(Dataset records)
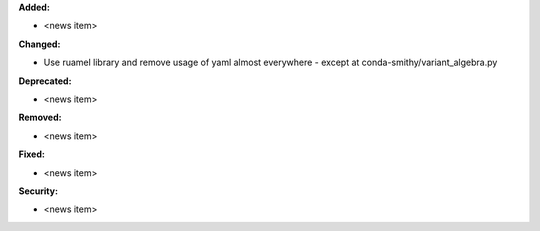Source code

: **Added:**

* <news item>

**Changed:**

* Use ruamel library and remove usage of yaml almost everywhere - except at conda-smithy/variant_algebra.py

**Deprecated:**

* <news item>

**Removed:**

* <news item>

**Fixed:**

* <news item>

**Security:**

* <news item>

● YOUR TASK:
Each line from the one with "except at conda-smithy/variant_algebra.py" through the last line of the records must be written out word for word. Include nothing else.

● WRITTEN RESPONSE:
* Use ruamel library and remove usage of yaml almost everywhere - except at conda-smithy/variant_algebra.py

**Deprecated:**

* <news item>

**Removed:**

* <news item>

**Fixed:**

* <news item>

**Security:**

* <news item>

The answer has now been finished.